Figure 3: 20-Year Comparison of Different COLA Structures with Proposed New Design.

Screen Shot 2019-02-26 at 2.51.15 PM


Stress Testing

Why is Stress Testing Important?

As noted in an earlier post,  stress testing, as proposed in HB1173, is vital to the prudent and sustainable management of public pensions. We are glad that ATRS agrees that stress testing is important, and of course, the plan already performs some level of stress testing, as the executive director points out in his recent legislative summary. However, on an admittedly quick scan of ATRS’s publicly available documents, we were unable to find any stress testing results that provide projections of future cost under multiple scenarios. We could certainly be missing something, but if stress testing results are not readily available to all stakeholders, including plan members, legislators, and taxpayers, then the value of the exercise is significantly diminished. ATRS has a responsibility to be transparent with and accountable to a broad set of stakeholders.

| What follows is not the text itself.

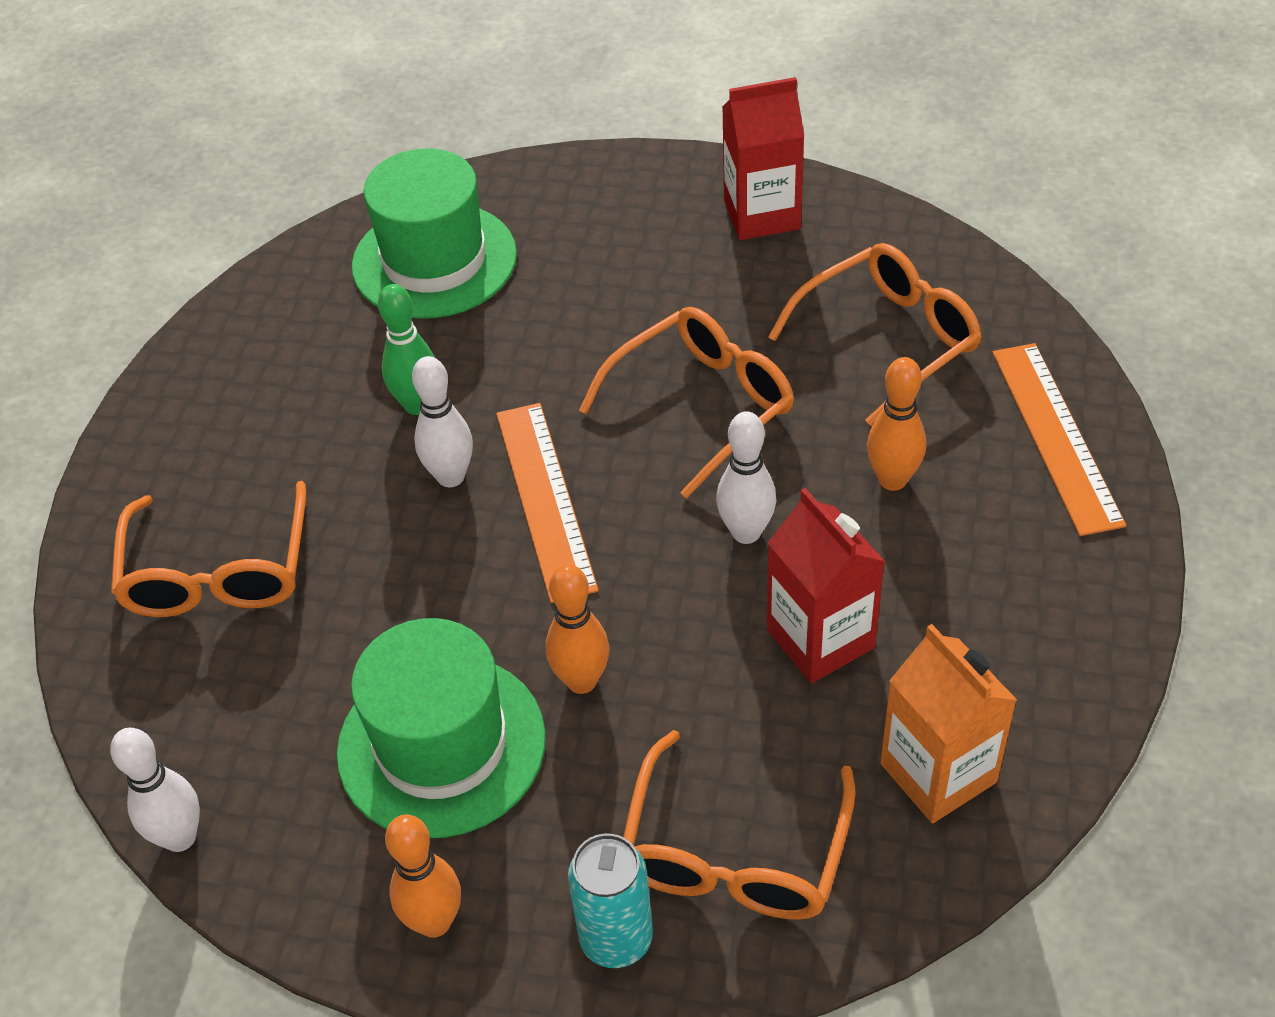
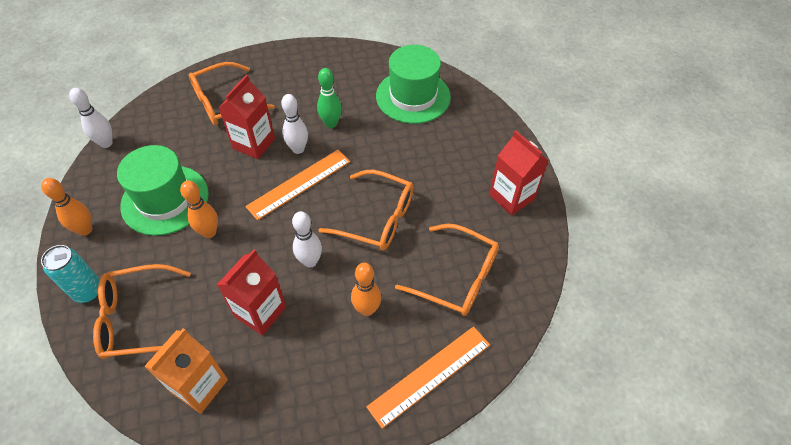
camera: 60 degrees right, 5 degrees up
none -> red carton [219,75,275,159]

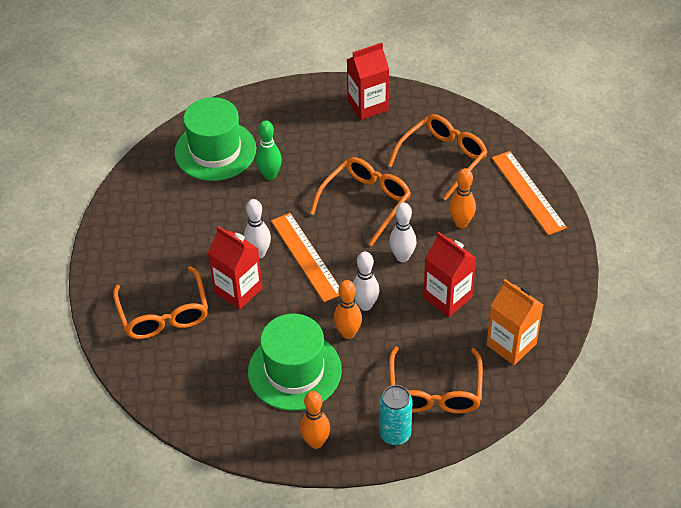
camera: 75 degrees left, 5 degrees down
white bowling pin [69,88,113,148] -> white bowling pin moved to [353,252,379,311]
green bowling pin [317,68,342,128] -> green bowling pin moved to [256,120,282,180]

Given the huge implications for the public school workforce and large potential call on taxpayer resources, it is perfectly reasonable for the Arkansas legislature to place more specific stress testing requirements on ATRS than are included in the general guidelines of the Government Accounting Standards Board (GASB) or the Actuarial Standards of Practice (ASOP). ATRS’s complaints about added cost, frankly, ring hollow given the stakes for teachers and the state and school budgets. Based on our experience, it’s very hard to see how the requirements proposed in HB1173 would meaningfully increase cost above what the plan is already paying their actuaries to do.

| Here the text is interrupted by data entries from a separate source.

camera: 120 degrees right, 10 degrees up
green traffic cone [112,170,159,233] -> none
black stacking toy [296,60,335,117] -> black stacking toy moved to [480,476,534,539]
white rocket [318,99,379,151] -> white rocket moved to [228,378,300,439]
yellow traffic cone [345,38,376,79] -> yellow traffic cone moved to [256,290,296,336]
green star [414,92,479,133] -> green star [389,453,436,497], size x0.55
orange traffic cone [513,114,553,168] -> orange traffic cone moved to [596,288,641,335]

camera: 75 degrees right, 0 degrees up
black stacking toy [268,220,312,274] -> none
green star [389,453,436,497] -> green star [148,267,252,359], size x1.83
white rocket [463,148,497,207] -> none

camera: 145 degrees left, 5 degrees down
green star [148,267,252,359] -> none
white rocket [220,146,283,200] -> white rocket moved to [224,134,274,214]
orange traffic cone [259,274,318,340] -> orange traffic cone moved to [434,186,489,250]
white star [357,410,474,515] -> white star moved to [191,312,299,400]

Sounds good!  So what’s the problem?

To us, ATRS’s opposition to HB1173 appears to be more about fighting to maintain as much independence as possible rather than any concern about cost, etc. However, in our view, this strategy is shortsighted. Ultimately, it is the legislature and the taxpayers they represent that backstop the plan and ensure that teachers get the benefits that they were promised. Given the challenging times retirement plans face, ATRS should seek out increased productive engagement with the legislature so that legislators have greater ownership and a stronger sense of responsibility to fully fund the plan when the inevitable next recession hits.

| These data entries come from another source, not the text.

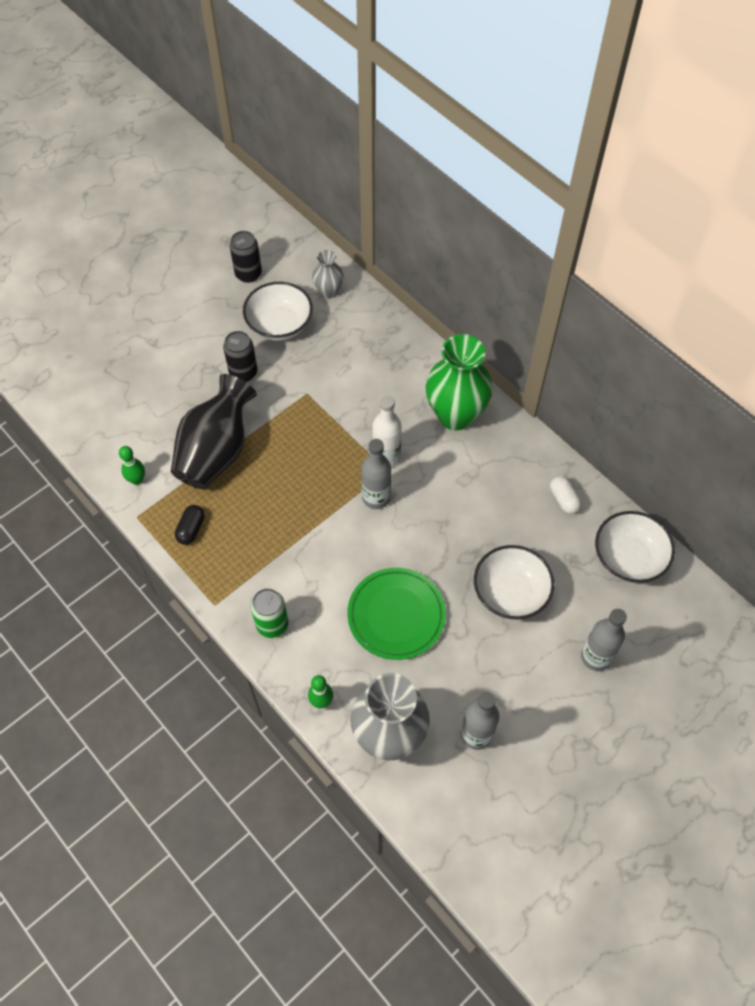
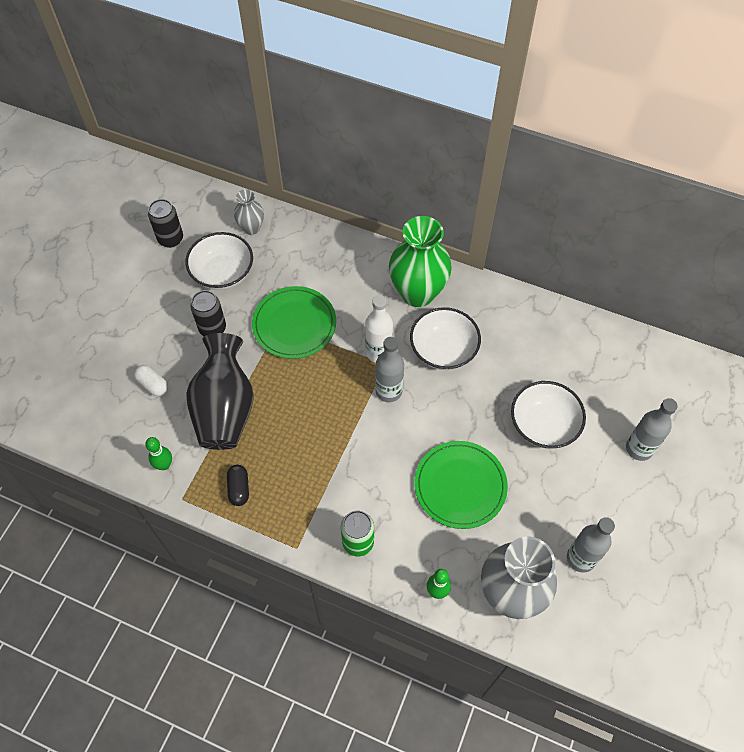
camera: 25 degrees left, 0 degrees up
white capsule [550,476,581,514] -> white capsule moved to [134,365,168,396]
white bowl [595,511,675,583] -> white bowl moved to [410,307,481,370]
none -> green plate [252,286,336,359]

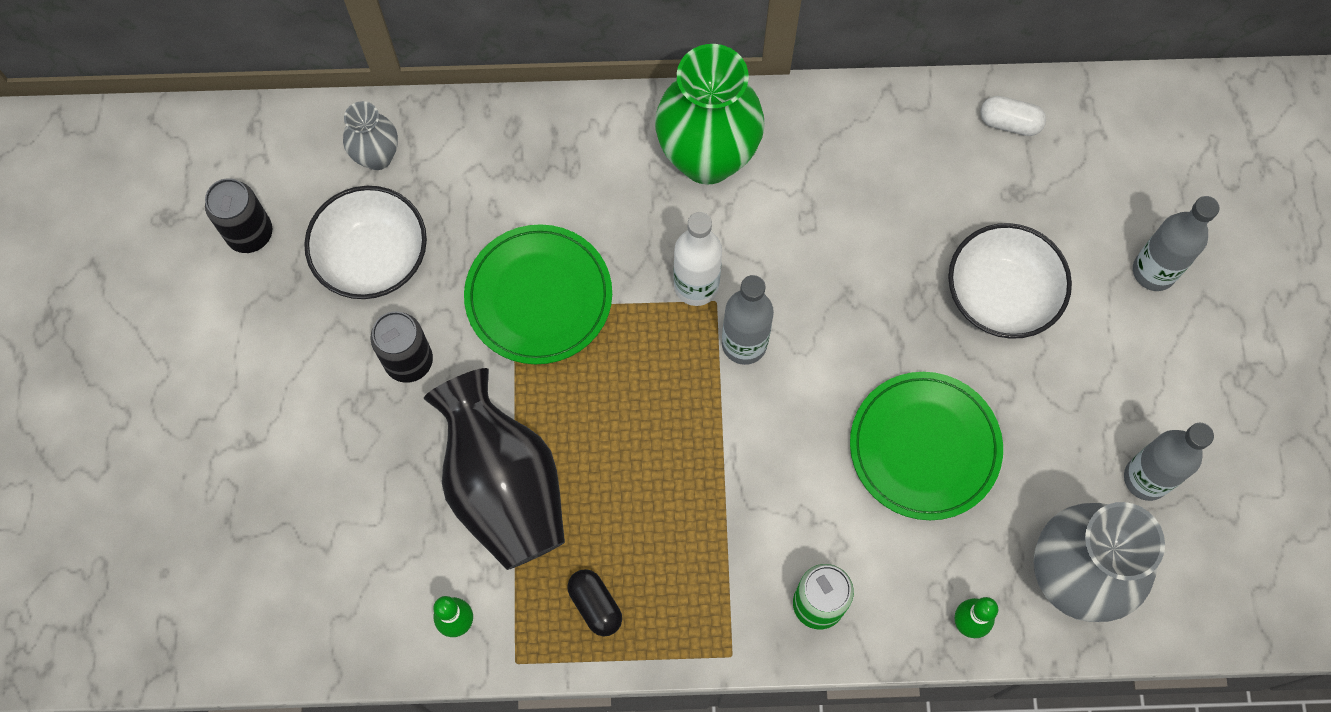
camera: 25 degrees left, 10 degrees up
white capsule [134,365,168,396] -> white capsule moved to [980,96,1046,136]
white bowl [410,307,481,370] -> none

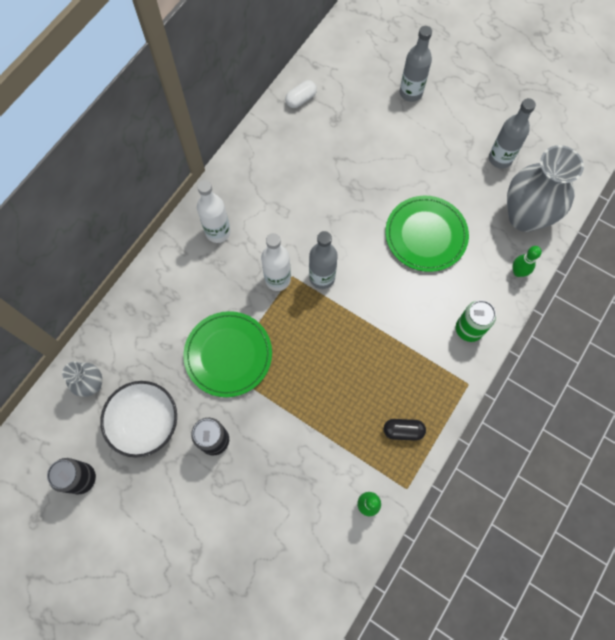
camera: 55 degrees left, 0 degrees up
black vase [424,368,565,570] -> none
green vase [655,44,765,184] -> white bottle [197,180,231,243]
white bowl [948,223,1072,339] -> none

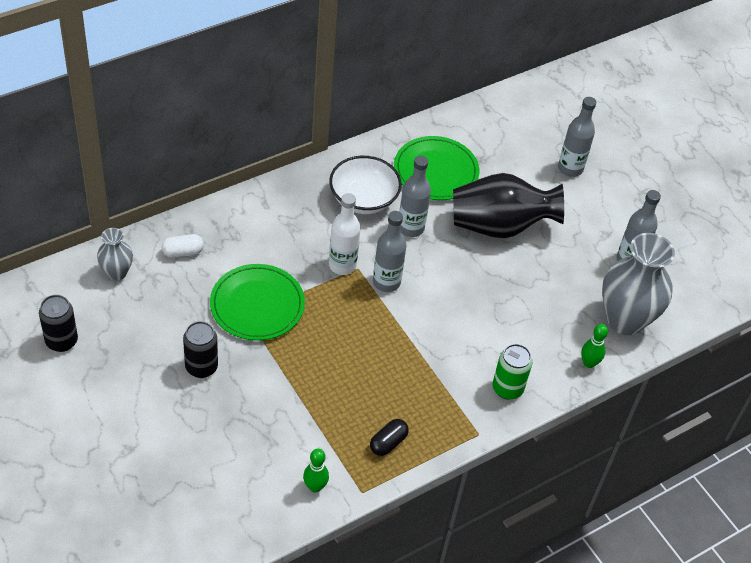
camera: 20 degrees right, 20 degrees down
white bowl [100,381,177,458] -> white bowl moved to [329,156,402,214]
white bottle [197,180,231,243] -> none
white capsule [285,80,317,108] -> white capsule moved to [162,234,204,257]
black capsule [384,419,426,441] -> black capsule turned 75 degrees counterclockwise [370,419,409,456]
green plate [385,196,469,272] -> green plate moved to [394,136,479,200]
none -> grey bottle [399,156,431,237]
none -> black vase [453,173,564,238]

We have also been disappointed by the overheated rhetoric of some employee groups regarding stress testing. Arguably their members face the greatest potential impacts from unexpected cost increases, a significant risk given ATRS’s higher than average discount rate and many experts’ investment return expectations. It seems the substantive area of disagreement is with the specific scenarios required in HB1173, which the Arkansas Education Association (AEA) calls “worst case scenarios” in the post linked above. Rather than reject the useful exercise of stress testing out of hand, we encourage the AEA to propose improvements to HB1173 that would make the scenarios acceptable to provide their members and legislators with vital information that would help them plan for whatever the future may hold.

The Takeaway

Retirement policy can be very challenging. It is technically complex, politically charged, and has many legal uncertainties. We are thrilled that Arkansas has done better than most states managing its teachers’ retirement system, but costs have still risen and public retirement plans face some significant challenges going forward. Here at OEP, we think HB1206 (now withdrawn) and HB1173 propose positive improvements that would help ATRS meet the retirement needs of former, current, and future teachers, even if the details need a little work.